Takács Quartet. Photo: Joseph Sinnott

From the effervescent opening of Haydn’s ‘Sunrise’ Quartet to the closing Presto of Beethoven’s op.59 no.2 – and with a New York City premiere in between – the Takács Quartet brought brilliant, inspired playing to the stage of the 92NY. The quality of Edward Dusinberre’s sound throughout the programme and especially in the Haydn was unforgettable; he led the quartet with elegance and sophistication.
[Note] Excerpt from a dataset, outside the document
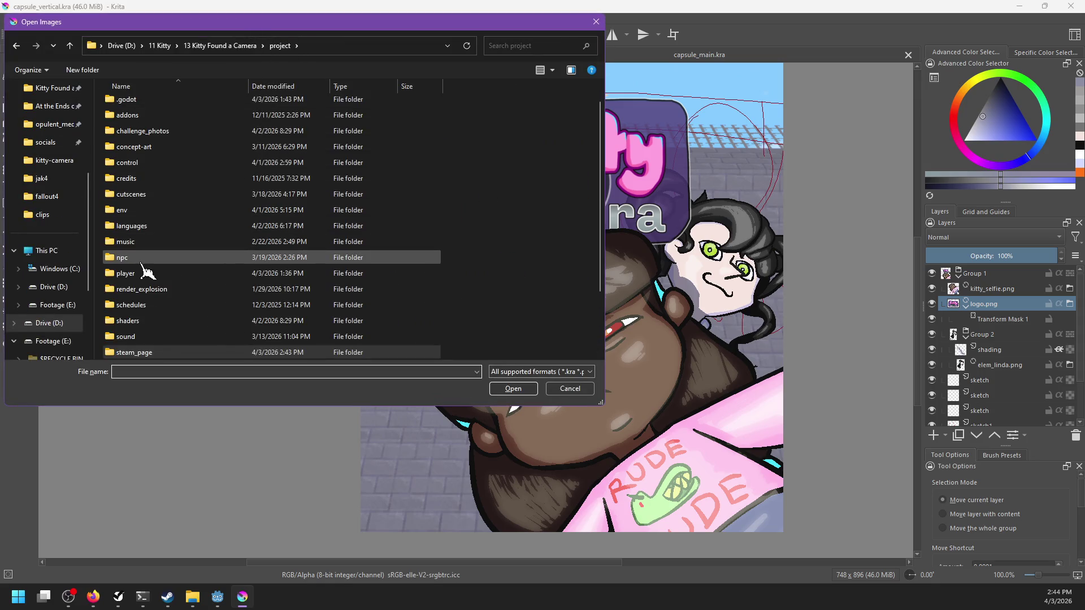
{"action": "double_click", "coordinate": [148, 259]}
Zimbabwean composer Nokuthula Ngwenyama’s new work Flow followed the Haydn: a musical response to the cycles and patterns of the natural world, portrayed through glissandos, harmonics, tremolos, repeating rhythms, drones and patterns of unisons and then disparity as musical voices came together and then separated again. The Takács brought a playfulness to it but also a depth, and there were some fine individual solos in the final movement.

Beethoven’s Second ‘Rasumovsky’ Quartet closed the programme, given with flawless ensemble and gorgeous colours and textures, particularly in the development of the Allegro. Second violinist Harumi Rhodes’s melodic line in the Molto adagio offered a captivating warmth and generosity, and when paired with the heartbreaking drama of cellist András Fejér’s octaves made for a movement filled with intensity and deep beauty. The rustic earthiness and impressive dynamic contrasts of the Allegretto offered a welcome light-hearted contrast to the slow movement and there was plenty of imagination and vivacity in the finale.